FOTO DI STEFANO IOFFREDO ED ENZO TAFUTO
L’associazione En Art ci sorprende ancora con il suo ultimo lavoro teatrale, Io, sono invincibile, – tratto dall’opera Caligola di Albert Camus – rappresentata nel fine settimana tra il 12 e il 14 Febbraio 2016 al Nuovo Teatro Sanità di Napoli.
Nonostante i precedenti lavori ci abbiano già emozionato per il talento di questi giovani attori, l’ultimo è un lavoro diverso, un lavoro da cui traspare maturità e progressiva evoluzione artistica della compagnia. A salire sul palco questa volta sono stati: Alessandro Errico, Pako Ioffredo, Demi Licata, Arturo Muselli e Francesco Nappi.
Con arguzia e intraprendenza, è stato “rispolverato” un classico del Teatro del Novecento e rielaborato secondo i dettami della nostra complessa e intricata contemporaneità. Classicismo e modernità sono titani della nostra storia che si scontrano nel lavoro teatrale di Pako Ioffredo; tuttavia essi convergono in analogie che ricordano i famosi corsi e ricorsi storici di Giambattista Vico.

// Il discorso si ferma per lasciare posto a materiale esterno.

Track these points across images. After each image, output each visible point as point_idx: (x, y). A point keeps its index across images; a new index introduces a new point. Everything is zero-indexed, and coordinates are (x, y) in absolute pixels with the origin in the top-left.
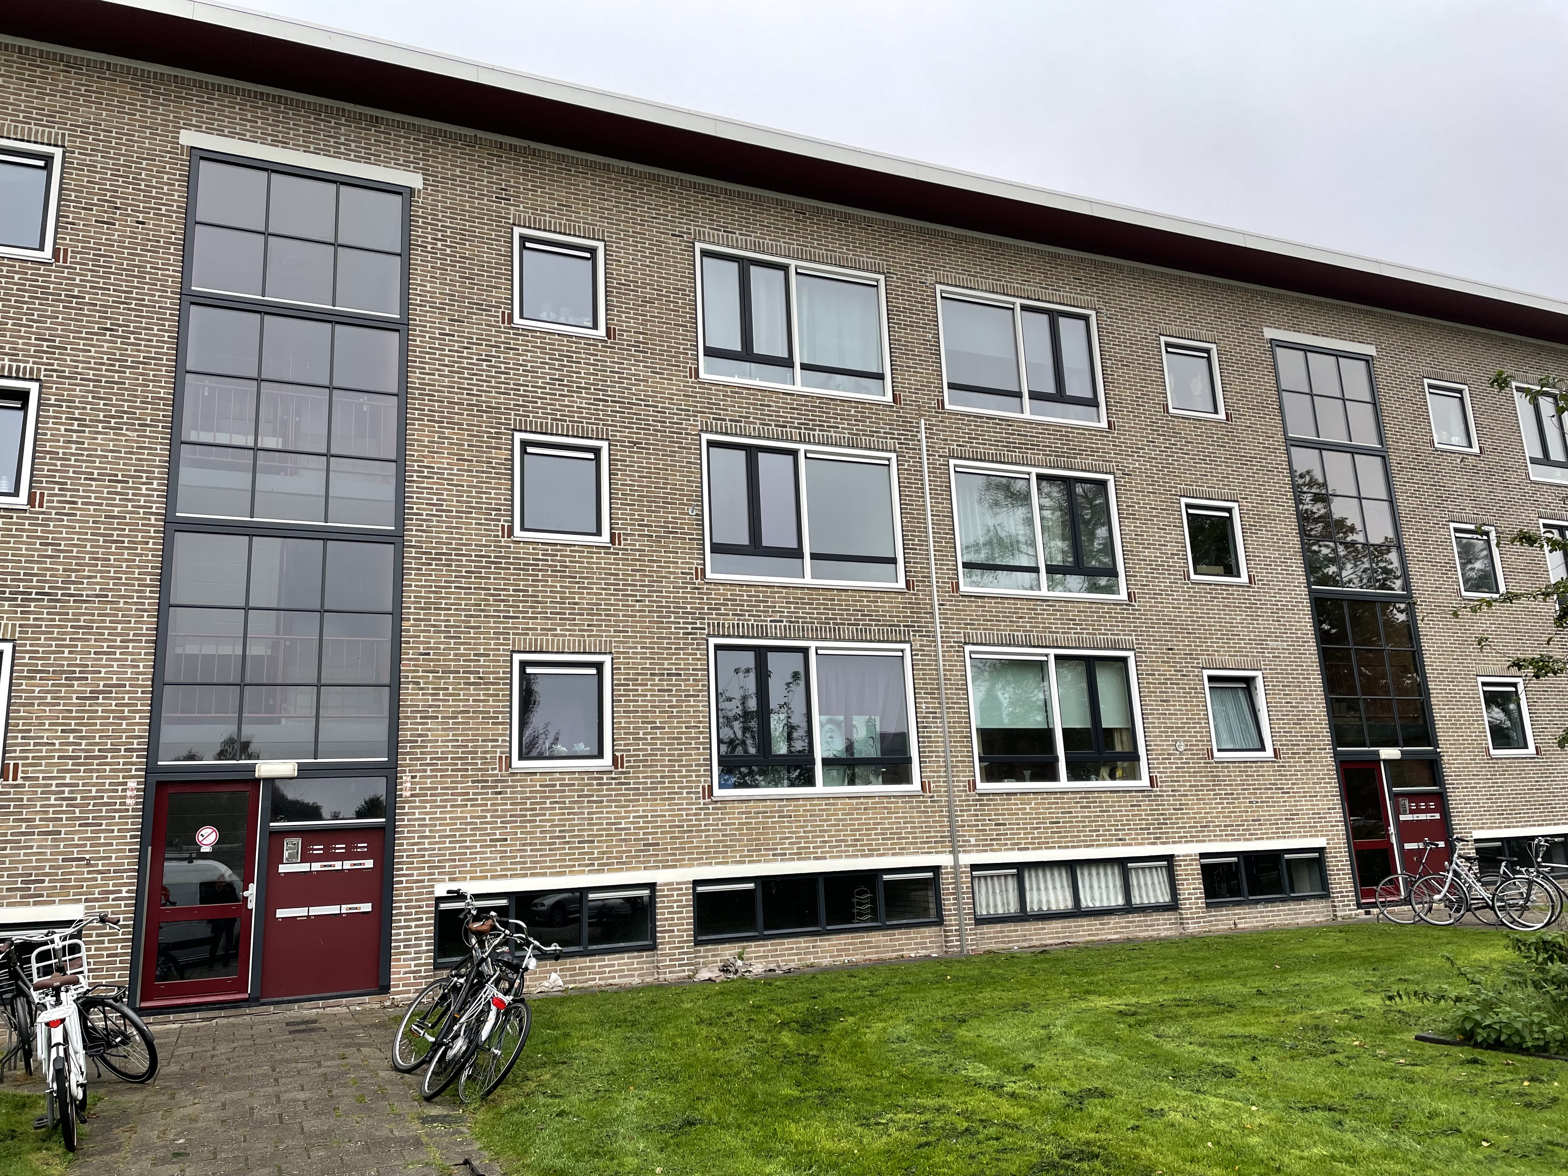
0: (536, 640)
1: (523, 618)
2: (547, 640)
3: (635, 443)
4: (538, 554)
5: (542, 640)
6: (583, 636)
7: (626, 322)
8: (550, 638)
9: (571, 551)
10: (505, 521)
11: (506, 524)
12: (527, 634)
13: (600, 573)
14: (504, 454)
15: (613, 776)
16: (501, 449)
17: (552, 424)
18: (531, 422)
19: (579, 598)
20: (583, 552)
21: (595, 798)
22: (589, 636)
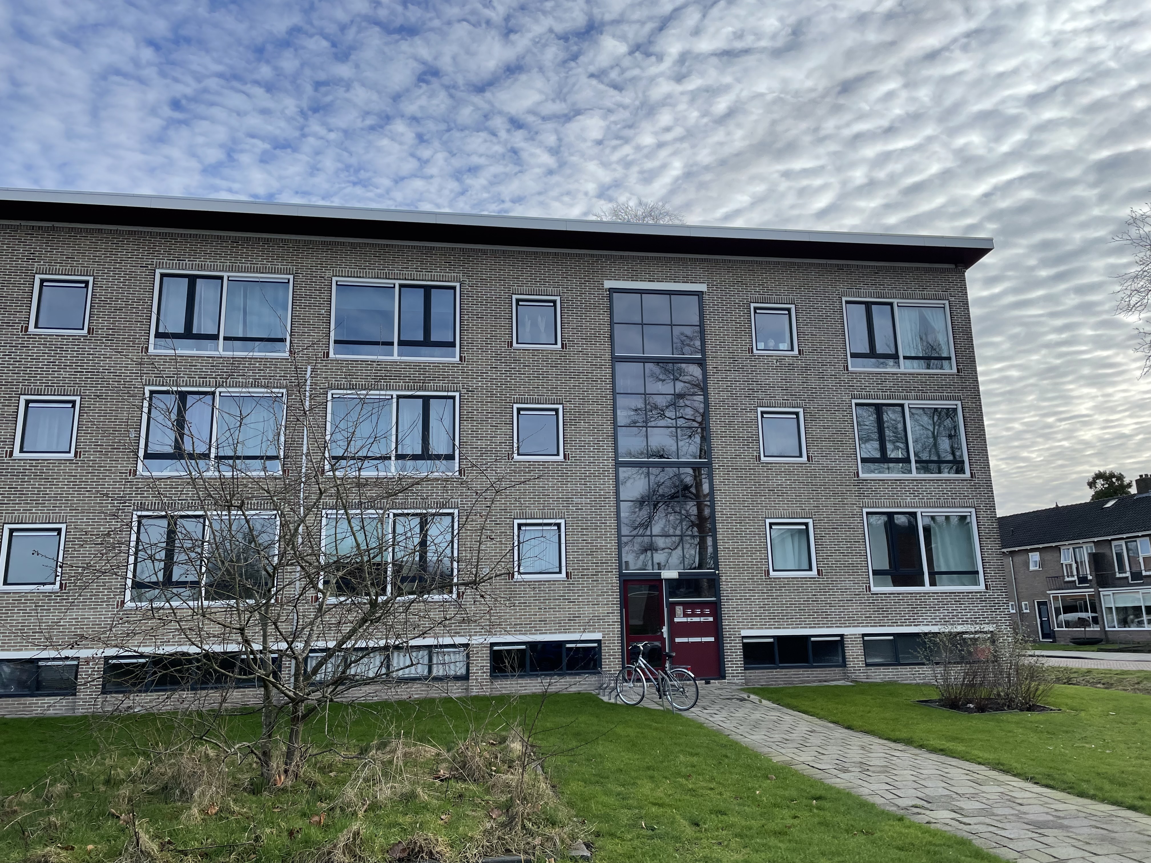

L’imperatore romano Caligola, noto per il suo crudele individualismo, è interpretato dallo stesso regista Ioffredo. Egli mette costantemente in luce i paradossi della società e dell’umanità. Io, sono invincibile è un’opera esistenzialista dedicata all’uomo, vittima dell’eterna lotta tra bene e male, molto spesso indistinguibili; ma è anche una minuziosa descrizione delle dinamiche collettive; dell’egocentrismo che si esaspera in deliri di onnipotenza e nella lotta per l’ascesa al potere; il tutto è rappresentato però con un approccio quasi postmodernista, calcando la mano su meccanismi che ben conosciamo come la ricerca compulsiva di un consenso mediatico e l’apparenza ingannevole della pubblicità — persuasori occulti — che cerca di plagiare la massa passiva e ignorante, affamata di sicurezze fasulle.
Sulla scena si alternano personaggi che incarnano l’assurdo, attraverso sentimenti, passioni, dialoghi concitati; Caligola serba in sé la maggior parte delle contraddizioni umane: la sensibilità, la tenerezza, il sentimentalismo esasperato, l’amore per l’arte e la ricerca di senso che si annichiliscono di fronte alla morte e al dolore e diventano crudeltà, individualismo, egocentrismo; principi, questi, che non seguono le regole dell’ethos, né di una giustizia universale.
Caligola, assetato di sangue e libertà, è quasi simbolo di una volontà di potenza di stampo nietzscheano che si concreta in delirio, in distruzione portata avanti con la stessa sensibilità che l’aveva mosso verso il bene. Il personaggio oscilla nevroticamente tra momenti di grande fragilità e momenti di grottesca onnipotenza e lo scenario è frammentario e confusionario, così come le vicende umane. All’assassinio di Caligola — rappresentato parallelamente a scene di cruda cronaca attuale — non seguono eventi positivi, bensì la pesante eredità di una violenza che da sempre pervade la società.